English teacher
turns
Shakespearian drug chef,
cooking
and selling
crystal macbeth.
shakespeare
Thoughts Written Upon Turning Over an English Literature A-level Paper on Shakespeare
Question 1: ‘If we wish to know the force of human genius
we should read Shakespeare.’ William Hazlitt
Do you share this view of Shakespeare? Illustrate your answer
with examples from his writing.
For goodness’ sake,
what a way to break the ice.
This is all Greek to me.
It may sound like treason
but I cannot make rhyme nor reason
of his words.
I knew I should have paid more attention,
but at the merest mention
of the bard, I fear the game is up.
Shakespeare sets my teeth on edge.
It is all too hard.
I have been hoisted by my own petard.
Question 2: Answer either a. or b.
a. Using quotations from his work, show how Shakespeare’s language still resonates with us today.

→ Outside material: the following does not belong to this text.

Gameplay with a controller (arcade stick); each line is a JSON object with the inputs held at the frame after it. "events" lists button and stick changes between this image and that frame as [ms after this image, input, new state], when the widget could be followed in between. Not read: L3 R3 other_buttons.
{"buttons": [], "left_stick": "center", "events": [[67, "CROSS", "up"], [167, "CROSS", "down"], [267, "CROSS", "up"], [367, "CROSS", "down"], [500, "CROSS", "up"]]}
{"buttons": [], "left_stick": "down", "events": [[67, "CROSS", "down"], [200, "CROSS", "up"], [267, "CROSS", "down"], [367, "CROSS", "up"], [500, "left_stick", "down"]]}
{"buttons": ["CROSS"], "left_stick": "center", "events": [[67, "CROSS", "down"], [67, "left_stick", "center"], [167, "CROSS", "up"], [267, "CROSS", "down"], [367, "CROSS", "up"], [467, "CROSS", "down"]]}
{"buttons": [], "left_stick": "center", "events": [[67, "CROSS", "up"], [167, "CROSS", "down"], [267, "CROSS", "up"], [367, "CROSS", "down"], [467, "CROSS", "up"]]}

b. In what ways is Shakespeare still relevant in the twenty-first century?
I am still in shock.
For this is the long and short of it;
I shall be the laughing stock
of the class. A sorry sight.
A foregone conclusion.
I am under no delusion.
I should have worn some quotes
on my sleeve, not my heart.
Perhaps I should try the second part –
or will that, too, give me indigestion?
2b or not 2b, that is the question.
Question 3: ‘A fool thinks himself to be wise but a wise man knows himself
to be a fool.’ Consider Touchstone’s observation in As You Like It in relation
to the current predicament in which you find yourself.
I wonder can others hear
in the midsummer madness
of this examination room,
this brave new world’s crack of doom
as my thoughts thunder and race
on their wild goose chase
for Shakespeare’s words.
No sooner do they stop
to linger there,
then they vanish into thin air.
I could more easily catch a cold
than manage to keep hold
of one of his phrases.
I have reached stasis
and I realise now
this naked truth;
my head is as dead
as a doornail.
I know that I am going to fail —
and thereby, I suppose,
hangs this tale.
Read My Lips
I don’t need a lover
who’s a looker,
just someone who knows
the shortlist
for this year’s Booker,
with an insightful view on
Doris Lessing or Ian McEwan,
being satanically well-versed
in Salman Rushdie,
and would find it cushty
to share pillow talk
about the work of A.S. Byatt.
Yes, that would be a riot.
I could never judge a lover
by her cover,
be swayed by make-up
or a fancy hair do;
I’d much rather her be intimate
with À la recherche du temps perdu.
To be clear, I’m not talking
Fifty Shades of Grey here,
but finding someone
who knows their way around
the complete works of Shakespeare.
I would rip out my heart
and write her name upon it
if she can recite to me
his eighteenth sonnet.
So don’t give me eyes
to get lost in;
I’d rather have a heated debate
about Jane Austen.
I don’t care if she talks
in a Donald Duck voice,
if, together, we can thumb
through the stories of Joyce,
nor will we ever feel
an unbridgeable gulf
if neither of us are afraid
of Virginia Woolf.
You see, one thing I’ve learnt
as I’ve got older
is that literature
lights up love
and makes it smoulder
and that beauty
is in the eye
of the book holder.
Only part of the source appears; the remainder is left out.